When I proposed moving to MMC only, it was with the understanding that Numerai would place very large stakes on internal models to account for MMC being zero sum. In that scenario, users could earn a positive sum as long as the staked internal models earned a negative one. The condition for a positive user sum in this scenario would be that CORR is increased by giving a higher weight to the user meta-model relative to the benchmark models than the weight given in the fixed weight ratio. Essentially a positive sum would require that the users are “contributive” to the benchmark at a particular weight.
Having thought about it some more though, this wouldn’t quite work. The problem being that if benchmark models are consistently burning (condition for a positive sum), participants can earn MMC by inversing them until their effective net stake weight is reduced to the point that they no longer burn and MMC returns to being zerosum for the users. Numerai may not see this as much of a problem because they have observed a net sum from MMC, but we should look at what that sum really is.
First of all we should understand that what might be called “true MMC” will necessarily be zero-sum. True MMC being the stake weighted mean stake derivative of the CORR of a stake weighted mean vector with a target vector. This is fairly easy to demonstrate: https://colab.research.google.com/drive/1sL0aqbT3h0jNka2G-GqBWlv0EsktCHI8?usp=sharing.

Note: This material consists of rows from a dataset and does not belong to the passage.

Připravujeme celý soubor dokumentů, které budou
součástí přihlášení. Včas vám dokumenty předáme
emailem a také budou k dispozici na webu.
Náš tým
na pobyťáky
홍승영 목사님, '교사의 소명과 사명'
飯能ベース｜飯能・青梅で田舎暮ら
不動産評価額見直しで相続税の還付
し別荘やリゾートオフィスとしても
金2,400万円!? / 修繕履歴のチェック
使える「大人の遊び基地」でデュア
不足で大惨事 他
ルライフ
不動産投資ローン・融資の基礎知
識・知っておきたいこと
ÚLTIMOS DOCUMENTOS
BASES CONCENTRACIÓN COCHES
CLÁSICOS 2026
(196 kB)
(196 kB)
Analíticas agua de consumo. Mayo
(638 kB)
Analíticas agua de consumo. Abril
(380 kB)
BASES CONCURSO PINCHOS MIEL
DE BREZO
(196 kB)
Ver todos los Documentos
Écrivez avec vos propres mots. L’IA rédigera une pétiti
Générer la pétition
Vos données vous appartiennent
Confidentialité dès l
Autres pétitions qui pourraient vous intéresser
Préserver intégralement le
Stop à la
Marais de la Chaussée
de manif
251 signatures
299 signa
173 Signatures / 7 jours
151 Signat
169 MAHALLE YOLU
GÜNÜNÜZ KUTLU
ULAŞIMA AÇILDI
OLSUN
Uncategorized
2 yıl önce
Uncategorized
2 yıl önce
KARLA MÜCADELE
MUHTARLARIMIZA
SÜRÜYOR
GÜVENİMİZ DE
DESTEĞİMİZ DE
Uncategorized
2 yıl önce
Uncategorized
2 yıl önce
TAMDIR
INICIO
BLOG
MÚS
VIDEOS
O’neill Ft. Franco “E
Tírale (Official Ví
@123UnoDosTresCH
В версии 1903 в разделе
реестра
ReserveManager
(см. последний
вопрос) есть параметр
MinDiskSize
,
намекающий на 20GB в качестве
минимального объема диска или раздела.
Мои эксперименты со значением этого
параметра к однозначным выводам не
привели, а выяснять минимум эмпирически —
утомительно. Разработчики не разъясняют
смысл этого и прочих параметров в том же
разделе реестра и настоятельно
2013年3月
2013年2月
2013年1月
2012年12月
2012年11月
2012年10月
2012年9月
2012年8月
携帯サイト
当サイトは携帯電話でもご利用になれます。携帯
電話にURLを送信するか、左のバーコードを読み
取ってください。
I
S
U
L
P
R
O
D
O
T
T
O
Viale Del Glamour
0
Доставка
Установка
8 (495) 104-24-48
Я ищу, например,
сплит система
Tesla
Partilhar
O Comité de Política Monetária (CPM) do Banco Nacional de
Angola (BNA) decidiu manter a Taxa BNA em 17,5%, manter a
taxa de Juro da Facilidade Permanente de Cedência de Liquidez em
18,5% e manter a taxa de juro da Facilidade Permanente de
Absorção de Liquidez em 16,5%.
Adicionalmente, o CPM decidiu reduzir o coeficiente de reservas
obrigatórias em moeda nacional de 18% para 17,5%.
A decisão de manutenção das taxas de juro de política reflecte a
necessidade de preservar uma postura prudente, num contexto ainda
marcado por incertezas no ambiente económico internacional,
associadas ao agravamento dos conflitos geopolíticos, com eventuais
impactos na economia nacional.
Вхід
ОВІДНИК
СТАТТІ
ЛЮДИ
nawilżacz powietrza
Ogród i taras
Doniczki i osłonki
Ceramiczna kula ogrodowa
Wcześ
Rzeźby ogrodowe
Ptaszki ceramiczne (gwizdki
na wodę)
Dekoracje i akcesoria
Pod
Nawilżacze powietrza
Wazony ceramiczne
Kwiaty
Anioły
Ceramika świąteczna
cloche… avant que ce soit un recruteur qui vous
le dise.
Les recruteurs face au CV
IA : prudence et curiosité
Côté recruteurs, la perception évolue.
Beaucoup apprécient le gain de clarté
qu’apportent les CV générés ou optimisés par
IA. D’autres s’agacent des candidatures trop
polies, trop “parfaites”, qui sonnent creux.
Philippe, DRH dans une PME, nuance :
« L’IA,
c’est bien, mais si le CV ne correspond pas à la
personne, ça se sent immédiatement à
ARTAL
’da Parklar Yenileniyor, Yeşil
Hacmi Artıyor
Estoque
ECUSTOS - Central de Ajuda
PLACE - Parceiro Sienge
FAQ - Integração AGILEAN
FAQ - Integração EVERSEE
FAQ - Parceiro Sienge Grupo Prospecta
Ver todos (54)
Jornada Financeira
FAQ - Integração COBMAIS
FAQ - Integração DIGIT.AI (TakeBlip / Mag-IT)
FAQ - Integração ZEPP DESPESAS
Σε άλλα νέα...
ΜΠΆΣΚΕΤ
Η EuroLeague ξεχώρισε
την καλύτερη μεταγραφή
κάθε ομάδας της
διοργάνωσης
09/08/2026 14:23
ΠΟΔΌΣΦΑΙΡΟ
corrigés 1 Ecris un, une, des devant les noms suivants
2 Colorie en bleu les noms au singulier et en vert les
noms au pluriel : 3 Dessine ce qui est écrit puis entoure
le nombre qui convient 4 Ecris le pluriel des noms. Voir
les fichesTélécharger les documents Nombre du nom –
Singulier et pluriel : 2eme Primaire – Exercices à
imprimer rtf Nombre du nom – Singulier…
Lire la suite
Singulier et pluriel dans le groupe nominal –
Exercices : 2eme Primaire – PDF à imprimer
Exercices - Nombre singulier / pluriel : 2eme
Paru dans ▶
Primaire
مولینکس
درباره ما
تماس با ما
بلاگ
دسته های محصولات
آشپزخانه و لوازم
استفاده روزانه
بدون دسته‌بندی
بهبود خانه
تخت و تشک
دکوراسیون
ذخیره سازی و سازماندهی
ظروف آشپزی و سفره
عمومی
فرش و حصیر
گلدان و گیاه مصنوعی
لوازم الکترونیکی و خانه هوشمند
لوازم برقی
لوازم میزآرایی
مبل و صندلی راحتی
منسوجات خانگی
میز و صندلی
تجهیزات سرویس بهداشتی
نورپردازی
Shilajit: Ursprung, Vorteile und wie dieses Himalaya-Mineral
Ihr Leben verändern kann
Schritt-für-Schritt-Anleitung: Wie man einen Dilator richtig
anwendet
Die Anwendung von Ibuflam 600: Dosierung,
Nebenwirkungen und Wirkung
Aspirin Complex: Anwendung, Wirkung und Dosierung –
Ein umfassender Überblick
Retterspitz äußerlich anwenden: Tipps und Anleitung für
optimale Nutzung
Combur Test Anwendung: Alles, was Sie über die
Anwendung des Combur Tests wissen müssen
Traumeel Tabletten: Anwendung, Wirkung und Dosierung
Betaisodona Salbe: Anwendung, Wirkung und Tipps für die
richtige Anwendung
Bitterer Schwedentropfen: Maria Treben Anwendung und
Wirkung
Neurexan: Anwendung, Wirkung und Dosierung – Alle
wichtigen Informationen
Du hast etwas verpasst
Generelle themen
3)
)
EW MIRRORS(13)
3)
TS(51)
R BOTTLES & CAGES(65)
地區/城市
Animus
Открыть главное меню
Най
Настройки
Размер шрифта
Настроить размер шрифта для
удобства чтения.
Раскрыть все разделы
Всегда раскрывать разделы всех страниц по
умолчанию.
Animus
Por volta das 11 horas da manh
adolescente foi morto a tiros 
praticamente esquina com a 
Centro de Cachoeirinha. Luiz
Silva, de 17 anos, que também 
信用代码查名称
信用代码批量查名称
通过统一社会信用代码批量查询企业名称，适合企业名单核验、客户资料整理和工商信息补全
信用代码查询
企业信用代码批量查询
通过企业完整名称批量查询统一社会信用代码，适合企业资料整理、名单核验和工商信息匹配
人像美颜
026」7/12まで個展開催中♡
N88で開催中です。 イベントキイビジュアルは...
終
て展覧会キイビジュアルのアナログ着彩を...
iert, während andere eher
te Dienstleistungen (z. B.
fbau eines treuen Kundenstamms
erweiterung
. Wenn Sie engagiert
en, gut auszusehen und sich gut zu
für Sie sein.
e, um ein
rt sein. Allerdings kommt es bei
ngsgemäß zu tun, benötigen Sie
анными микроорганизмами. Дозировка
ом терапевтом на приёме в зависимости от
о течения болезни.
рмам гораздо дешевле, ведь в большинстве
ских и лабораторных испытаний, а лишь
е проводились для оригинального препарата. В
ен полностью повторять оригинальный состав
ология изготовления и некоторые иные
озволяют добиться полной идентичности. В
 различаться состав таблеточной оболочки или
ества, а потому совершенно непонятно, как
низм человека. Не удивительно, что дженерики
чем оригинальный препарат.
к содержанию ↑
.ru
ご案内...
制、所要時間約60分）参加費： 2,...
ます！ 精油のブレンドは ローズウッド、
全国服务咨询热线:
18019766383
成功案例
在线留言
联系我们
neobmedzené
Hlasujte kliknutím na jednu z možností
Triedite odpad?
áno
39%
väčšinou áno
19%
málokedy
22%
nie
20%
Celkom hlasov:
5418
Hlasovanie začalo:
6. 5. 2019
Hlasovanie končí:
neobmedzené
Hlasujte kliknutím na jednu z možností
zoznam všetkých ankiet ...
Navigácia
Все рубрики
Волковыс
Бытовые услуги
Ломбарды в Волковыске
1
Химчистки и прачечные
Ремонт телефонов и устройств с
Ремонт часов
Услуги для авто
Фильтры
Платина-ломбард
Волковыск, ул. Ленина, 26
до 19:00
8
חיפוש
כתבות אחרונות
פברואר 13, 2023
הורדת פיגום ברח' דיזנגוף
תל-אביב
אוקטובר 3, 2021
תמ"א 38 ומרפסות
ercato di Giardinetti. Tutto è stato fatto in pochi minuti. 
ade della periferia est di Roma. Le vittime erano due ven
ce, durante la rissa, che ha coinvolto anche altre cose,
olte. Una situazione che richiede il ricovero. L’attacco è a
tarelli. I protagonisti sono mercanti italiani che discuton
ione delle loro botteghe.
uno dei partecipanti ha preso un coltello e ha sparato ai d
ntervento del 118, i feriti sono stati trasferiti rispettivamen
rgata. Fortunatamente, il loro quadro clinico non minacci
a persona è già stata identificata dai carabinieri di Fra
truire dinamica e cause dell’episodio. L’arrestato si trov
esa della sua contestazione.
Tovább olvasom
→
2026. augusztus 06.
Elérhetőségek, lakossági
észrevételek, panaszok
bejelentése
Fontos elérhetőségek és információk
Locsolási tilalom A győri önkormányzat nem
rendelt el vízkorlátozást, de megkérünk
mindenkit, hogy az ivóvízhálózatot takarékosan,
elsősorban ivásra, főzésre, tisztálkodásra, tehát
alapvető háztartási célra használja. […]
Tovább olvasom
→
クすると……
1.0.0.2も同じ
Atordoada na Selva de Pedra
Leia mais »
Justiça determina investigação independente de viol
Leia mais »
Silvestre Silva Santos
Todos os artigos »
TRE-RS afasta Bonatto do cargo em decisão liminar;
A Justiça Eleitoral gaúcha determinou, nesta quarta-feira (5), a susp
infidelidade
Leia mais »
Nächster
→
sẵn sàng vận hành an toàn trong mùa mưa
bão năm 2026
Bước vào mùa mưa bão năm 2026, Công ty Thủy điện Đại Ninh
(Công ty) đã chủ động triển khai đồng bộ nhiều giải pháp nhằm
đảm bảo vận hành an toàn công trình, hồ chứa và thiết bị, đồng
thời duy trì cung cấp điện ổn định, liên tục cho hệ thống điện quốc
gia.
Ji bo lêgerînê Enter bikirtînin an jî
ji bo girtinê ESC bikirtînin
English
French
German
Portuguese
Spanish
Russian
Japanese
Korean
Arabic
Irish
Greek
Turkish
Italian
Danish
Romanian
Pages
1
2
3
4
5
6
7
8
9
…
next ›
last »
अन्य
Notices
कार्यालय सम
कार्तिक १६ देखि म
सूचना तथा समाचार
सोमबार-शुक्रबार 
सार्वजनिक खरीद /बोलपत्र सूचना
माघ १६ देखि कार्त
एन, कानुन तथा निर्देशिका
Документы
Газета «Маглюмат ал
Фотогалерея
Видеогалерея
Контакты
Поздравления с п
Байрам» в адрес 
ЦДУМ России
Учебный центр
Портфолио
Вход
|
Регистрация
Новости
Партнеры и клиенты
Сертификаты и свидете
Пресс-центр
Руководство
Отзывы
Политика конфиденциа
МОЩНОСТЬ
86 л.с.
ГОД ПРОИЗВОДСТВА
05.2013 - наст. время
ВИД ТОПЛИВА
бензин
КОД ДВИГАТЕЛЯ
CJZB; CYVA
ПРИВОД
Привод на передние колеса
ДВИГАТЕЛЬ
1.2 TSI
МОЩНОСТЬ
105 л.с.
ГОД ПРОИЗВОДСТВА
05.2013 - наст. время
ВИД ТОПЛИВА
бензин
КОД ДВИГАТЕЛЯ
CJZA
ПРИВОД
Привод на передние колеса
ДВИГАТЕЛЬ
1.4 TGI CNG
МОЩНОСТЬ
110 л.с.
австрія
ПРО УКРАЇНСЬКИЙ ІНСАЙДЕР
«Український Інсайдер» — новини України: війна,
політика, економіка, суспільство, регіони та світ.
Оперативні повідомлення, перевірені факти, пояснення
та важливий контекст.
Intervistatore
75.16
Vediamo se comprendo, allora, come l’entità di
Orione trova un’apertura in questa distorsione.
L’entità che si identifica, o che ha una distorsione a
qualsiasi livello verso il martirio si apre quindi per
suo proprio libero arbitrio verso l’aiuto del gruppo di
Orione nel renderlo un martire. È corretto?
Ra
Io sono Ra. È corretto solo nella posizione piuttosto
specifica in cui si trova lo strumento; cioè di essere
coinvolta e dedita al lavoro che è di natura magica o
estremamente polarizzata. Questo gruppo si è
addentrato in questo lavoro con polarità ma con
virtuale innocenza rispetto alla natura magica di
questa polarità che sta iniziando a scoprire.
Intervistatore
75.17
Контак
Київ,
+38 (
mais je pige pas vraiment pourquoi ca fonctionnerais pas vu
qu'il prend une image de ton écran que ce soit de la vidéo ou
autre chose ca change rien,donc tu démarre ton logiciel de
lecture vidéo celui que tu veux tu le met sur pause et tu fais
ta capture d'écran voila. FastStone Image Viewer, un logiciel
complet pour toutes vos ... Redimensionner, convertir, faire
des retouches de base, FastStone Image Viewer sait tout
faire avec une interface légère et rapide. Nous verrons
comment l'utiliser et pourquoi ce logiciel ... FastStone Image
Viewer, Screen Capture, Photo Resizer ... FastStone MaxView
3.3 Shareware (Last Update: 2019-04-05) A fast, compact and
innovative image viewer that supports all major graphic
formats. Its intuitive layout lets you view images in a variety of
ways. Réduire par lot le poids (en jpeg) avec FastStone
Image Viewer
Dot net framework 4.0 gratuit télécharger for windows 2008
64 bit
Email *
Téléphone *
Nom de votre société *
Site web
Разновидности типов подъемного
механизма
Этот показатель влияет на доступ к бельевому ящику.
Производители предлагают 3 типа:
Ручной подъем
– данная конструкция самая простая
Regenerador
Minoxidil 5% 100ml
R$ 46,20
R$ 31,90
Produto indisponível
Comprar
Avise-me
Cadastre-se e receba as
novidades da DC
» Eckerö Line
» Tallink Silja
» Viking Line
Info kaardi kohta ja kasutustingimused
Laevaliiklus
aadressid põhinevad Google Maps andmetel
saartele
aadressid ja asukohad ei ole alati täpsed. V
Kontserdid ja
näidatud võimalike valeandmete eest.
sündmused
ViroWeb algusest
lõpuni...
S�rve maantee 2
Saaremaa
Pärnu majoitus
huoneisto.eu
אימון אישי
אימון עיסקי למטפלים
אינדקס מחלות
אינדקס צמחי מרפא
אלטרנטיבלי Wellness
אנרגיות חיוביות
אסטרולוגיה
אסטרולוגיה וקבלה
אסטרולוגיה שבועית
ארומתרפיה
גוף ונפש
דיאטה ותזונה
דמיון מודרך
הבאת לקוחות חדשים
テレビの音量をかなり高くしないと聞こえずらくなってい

The current MMC though differs from true MMC in that the meta-model vector is gaussianized before being plugged in. This should be the only difference but if the predictions used to construct the meta-model are transformed differently than predictions used to calculate MMC, that could also affect the sum.
So if gaussianizing the meta-model creates some sum, what is that sum? Well Numerai MMC is still calculating the effect of adding some weight to user predictions, but adding that weight to the gaussianized meta-model rather than the actual stake weighted mean prediction. Less like the effect of adding weight to existing stake but more like adding weight to a different vector from zero. The stake weighted sum derivative (Numerai MMC) is then the effect of adding the stake weighted sum prediction (unguassianized metamodel) to the gaussianized meta-model. Demo: https://colab.research.google.com/drive/1OLdRIEPEzR1KiEOxIKyueWyR-zqKGGyz?usp=sharing. So under this scheme, MMC is positive if the gaussianized meta-model would have more CORR if it were more like the ungaussianized meta-model. Not exactly a great criterion. It may correlate with mean corr somewhat if the gaussianized meta-model has less kurtosis than the ungaussianized meta-model and therefore tends to have a smaller scale of CORR positive or negative, but it still really isn’t measuring mean user performance except maybe incidentally.
Given that we can expect a meta-model constructed from gaussianized predictions to already be fairly gaussian, it’s not too surprising the sum of Numerai MMC is very small. And because it’s also not very meaningful, it really shouldn’t be relied on to determine Numerai’s net payout. Mean CORR is a much better basis for this, which should imply some CORR multiplier per mandatory MMC multiplier and probably more than the 0.5 currently planned. Allowing MMC any impact on sum payout doesn’t make much sense in this light so I suggest using the zerosum true MMC instead.
A zero-sum MMC has a serious benefit in that it doesn’t require a payout factor because the net payout for it is always zero and doesn’t need to be limited by such. Having a payout factor on only CORR implies increasing CORR weight relative to MMC with decreasing total stake (across all users). This allows for a fair CORR to MMC ratio to be discovered by changing total stake in a market sense allowing total stake to find a stable equilibrium point.